According to the Minnesota Licensed Beverage Association, about 500 bars closed shortly after the ban went into effect. There are now 250 to 300 fewer licenses for on premise liquor sales than there were before the ban. Some of those licenses were inside service organizations.
"Legions, VFW's, the Elk, the Moose, these are fraternal organizations and I think everyone smoked. And when they shot down smoking it in included them as well and they just folded," said Frank Ball, Executive Director of the Minnesota Licensed Beverage Association.
Organizations that rely on charitable gaming at bars to raise money have also felt the decline. According to statistics from Minnesota's Gambling Control Board, gaming receipts dropped nearly 10 percent in 2008, the year after the smoking ban.
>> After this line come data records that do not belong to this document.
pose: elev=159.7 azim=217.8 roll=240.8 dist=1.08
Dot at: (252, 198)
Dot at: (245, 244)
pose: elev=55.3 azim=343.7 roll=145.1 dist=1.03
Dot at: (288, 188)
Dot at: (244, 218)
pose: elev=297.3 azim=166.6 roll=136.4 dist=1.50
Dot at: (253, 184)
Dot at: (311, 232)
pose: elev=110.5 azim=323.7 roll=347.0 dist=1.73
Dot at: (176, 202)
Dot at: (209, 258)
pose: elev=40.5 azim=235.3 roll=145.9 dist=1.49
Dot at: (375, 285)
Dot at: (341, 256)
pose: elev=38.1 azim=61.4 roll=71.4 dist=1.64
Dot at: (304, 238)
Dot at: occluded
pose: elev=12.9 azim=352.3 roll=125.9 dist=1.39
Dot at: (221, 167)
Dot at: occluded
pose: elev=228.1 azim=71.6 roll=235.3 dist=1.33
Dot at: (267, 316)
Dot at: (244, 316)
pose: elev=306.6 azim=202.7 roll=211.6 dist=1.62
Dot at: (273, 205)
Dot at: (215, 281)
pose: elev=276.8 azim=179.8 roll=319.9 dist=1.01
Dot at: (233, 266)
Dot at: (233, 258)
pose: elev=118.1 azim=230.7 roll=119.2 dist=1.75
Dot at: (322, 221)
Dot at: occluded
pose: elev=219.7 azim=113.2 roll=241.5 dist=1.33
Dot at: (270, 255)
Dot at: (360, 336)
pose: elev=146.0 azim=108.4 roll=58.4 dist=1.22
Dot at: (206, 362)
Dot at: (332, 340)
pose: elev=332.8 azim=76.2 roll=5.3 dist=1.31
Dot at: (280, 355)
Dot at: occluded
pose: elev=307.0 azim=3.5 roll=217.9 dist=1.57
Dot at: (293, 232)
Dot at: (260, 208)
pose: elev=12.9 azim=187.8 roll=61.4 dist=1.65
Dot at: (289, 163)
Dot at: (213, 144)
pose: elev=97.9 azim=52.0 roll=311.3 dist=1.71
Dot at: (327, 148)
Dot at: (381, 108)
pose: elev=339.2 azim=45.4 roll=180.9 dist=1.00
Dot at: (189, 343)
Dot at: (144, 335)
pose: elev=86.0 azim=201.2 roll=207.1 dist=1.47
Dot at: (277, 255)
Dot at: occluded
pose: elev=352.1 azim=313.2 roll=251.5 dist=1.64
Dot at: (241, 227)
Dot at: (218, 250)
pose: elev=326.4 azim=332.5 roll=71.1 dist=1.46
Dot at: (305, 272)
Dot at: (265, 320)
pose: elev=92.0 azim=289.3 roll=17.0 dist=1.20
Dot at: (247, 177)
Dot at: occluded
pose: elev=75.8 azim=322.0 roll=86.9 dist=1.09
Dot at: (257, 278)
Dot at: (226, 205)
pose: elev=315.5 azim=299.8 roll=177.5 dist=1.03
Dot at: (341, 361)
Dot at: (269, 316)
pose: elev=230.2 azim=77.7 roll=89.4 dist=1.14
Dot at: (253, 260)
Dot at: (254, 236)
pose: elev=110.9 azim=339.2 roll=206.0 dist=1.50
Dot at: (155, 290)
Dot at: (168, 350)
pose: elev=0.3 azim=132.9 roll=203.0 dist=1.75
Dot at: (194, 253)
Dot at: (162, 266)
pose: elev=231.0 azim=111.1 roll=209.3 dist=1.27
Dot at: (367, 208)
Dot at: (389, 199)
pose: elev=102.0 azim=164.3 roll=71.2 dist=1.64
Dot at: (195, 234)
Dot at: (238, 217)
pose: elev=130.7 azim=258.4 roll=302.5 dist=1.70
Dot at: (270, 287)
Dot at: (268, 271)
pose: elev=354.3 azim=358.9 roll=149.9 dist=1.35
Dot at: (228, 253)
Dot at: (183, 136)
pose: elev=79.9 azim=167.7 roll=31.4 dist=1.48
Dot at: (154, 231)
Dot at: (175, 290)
Over the last ten years charitable gaming has gone from over $1.4 billion to under $990 million.
"Our gambling manager has said things have to pick up because we're just barely making our responsible amount that we have to give to charity each month," said Barb Ranum, who vends pull-tabs at American Legion Post 435 in Richfield.
The drop has also been linked to the recession and harsher DWI laws. Some in the industry hope the new electronic pull-tabs will help bring gamblers back.
"Many of the bars, I think if they could back to smoking, I think they would probably like not to. They are clean, they smell good. And their cleaning costs are down considerably," Ball said.